We need innovators to understand the financial needs of the poor and develop valuable tools for them. At the same time, we need regulators to reconsider who can provide services and how to provide services. Today, we are in the age of exciting experiments about “reshaping money”, how we use it, and how people obtain it.

With proper supervision, stablecoins can be used safely and widely, and their promises can be fulfilled by getting more funds into the hands of those who need it most. In order for stablecoins to be useful to the poor, they need to be widely adopted by consumers, merchants, businesses, and governments. With a deliberate, purposeful, and nuanced understanding of the needs of the poor, the blockchain community has the technology and spirit to do this.

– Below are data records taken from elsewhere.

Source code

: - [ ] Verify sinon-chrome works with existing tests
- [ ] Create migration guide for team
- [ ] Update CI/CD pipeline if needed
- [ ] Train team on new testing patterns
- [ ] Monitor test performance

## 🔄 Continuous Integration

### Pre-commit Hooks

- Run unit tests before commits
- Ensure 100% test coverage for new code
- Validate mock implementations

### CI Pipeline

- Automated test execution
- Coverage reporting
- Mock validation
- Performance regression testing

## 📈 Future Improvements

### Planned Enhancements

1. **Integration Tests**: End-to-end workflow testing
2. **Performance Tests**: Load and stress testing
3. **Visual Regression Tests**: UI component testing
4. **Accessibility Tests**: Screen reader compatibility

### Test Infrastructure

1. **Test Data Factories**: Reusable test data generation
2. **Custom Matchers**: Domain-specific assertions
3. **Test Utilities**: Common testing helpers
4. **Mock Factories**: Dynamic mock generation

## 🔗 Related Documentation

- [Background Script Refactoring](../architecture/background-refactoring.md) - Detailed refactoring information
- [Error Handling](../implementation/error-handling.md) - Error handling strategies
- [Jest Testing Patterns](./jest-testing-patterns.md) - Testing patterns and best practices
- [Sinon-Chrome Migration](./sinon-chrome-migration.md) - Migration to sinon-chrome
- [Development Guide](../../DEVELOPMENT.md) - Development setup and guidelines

This article does not contain investment advice or recommendations. Every investment and trading action involves risks, and readers should research on their own when making a decision.

The views, thoughts, and opinions expressed here are only those of the author, and do not necessarily reflect or represent the views and opinions of Cointelegraph.

Jane Thomason Is a thought leader of the social impact of blockchain. She has a doctorate degree. From the University of Queensland. She has served in the Blockchain and Frontier Technology Association of the United Kingdom, Kerala Blockchain Association, Africa Blockchain Center of Excellence, University College London Blockchain Technology Center, Blockchain Frontier and Fintech Diversity Radar. Position. She has written many books and articles on blockchain. She has been selected as one of the top 100 women in the encryption field, the top 10 women in the digital frontier, the top 100 sustainable development goals fintech influencers, and the top 50 blockchain global thought leaders and influencers.